Quoting from prior decisions, the Federal Circuit explained: “‘[T]he patent statute does not allow patents on particular systems that depend for their operation on human intelligence alone, a field of endeavor that both the framers and Congress intended to be beyond the reach of patentable subject matter…. [I]t is established that the application of human intelligence to the solution of practical problems is not in and of itself patentable.’”  The Court was not persuaded by arguments that the claims were rendered patentable because they required physical data gathering steps (obtaining information about prior Internet transactions), instead finding the method could be performed “in the human mind or by a human using a pen and paper.”  The Court held, “[m]ethods which can be performed entirely in the human mind are unpatentable not because there is anything wrong with claiming mental method steps as part of a process containing non-mental steps, but rather because computational methods which can be performed entirely in the human mind are the types of methods that embody the ‘basic tools of scientific and technological work’ that are free to all men and reserved exclusively to none.”

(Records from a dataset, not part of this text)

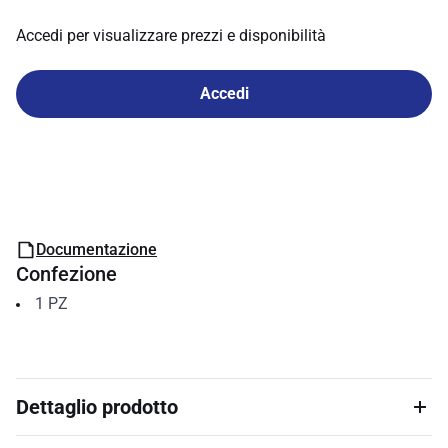
Accedi per visualizzare prezzi e disponibilità
Accedi
Documentazione
Confezione
1
PZ
Dettaglio prodotto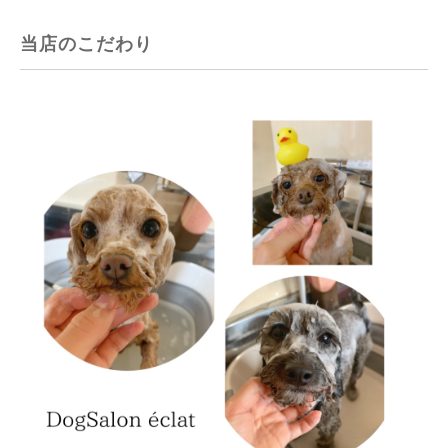
当店のこだわり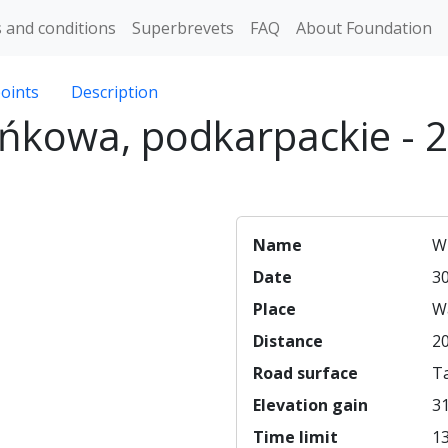
 and conditions
Superbrevets
FAQ
About Foundation
oints
Description
ńkowa, podkarpackie - 2
Name
W 
Date
3
Place
W
Distance
20
Road surface
T
Elevation gain
3
Time limit
13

In addition, the Federal Circuit held that claiming the invention in the form of computer media did not render the claim patentable.  The Court explained that regardless of the statutory category of the claim (e.g., process or article of manufacture), it is the underlying invention which must be assessed for patent eligibility purposes.  The Federal Circuit viewed the underlying invention of Cybersource’s computer media claim as identical to its method claim (a method for detecting fraud), and thus reached the same conclusion that the computer media claim was unpatentable.  The reasoning of the Court was consistent with its prior decisions finding unpatentable methods were not saved by the addition of the use of a computer in an “insignificant” manner.  The fact that the computer media claim recited a physical structure or involved the use of a computer to perform the method steps was insufficient to render the claim patentable because those elements of the claim were merely incidental.  In other words, the claim was merely a “software implementation” of a mental process where the addition of computer elements did not impose “meaningful limits on the claim’s scope” or “play a significant part in permitting the claimed method to be performed.” 

With the Cybersource decision, the Federal Circuit has tightened the chokehold on business method patents, more firmly entrenching the “mental processes” exception to patentability and expanding the scope of what will be considered insignificant computer or machine elements in a claim to include “computer readable media.”  Notwithstanding the Supreme Court’s latest pronouncement in Bilski v. Kappos that business method patents are not, as a class, unpatentable, it remains to be seen exactly what types of business methods could past muster given the Federal Circuit’s current treatment of such methods.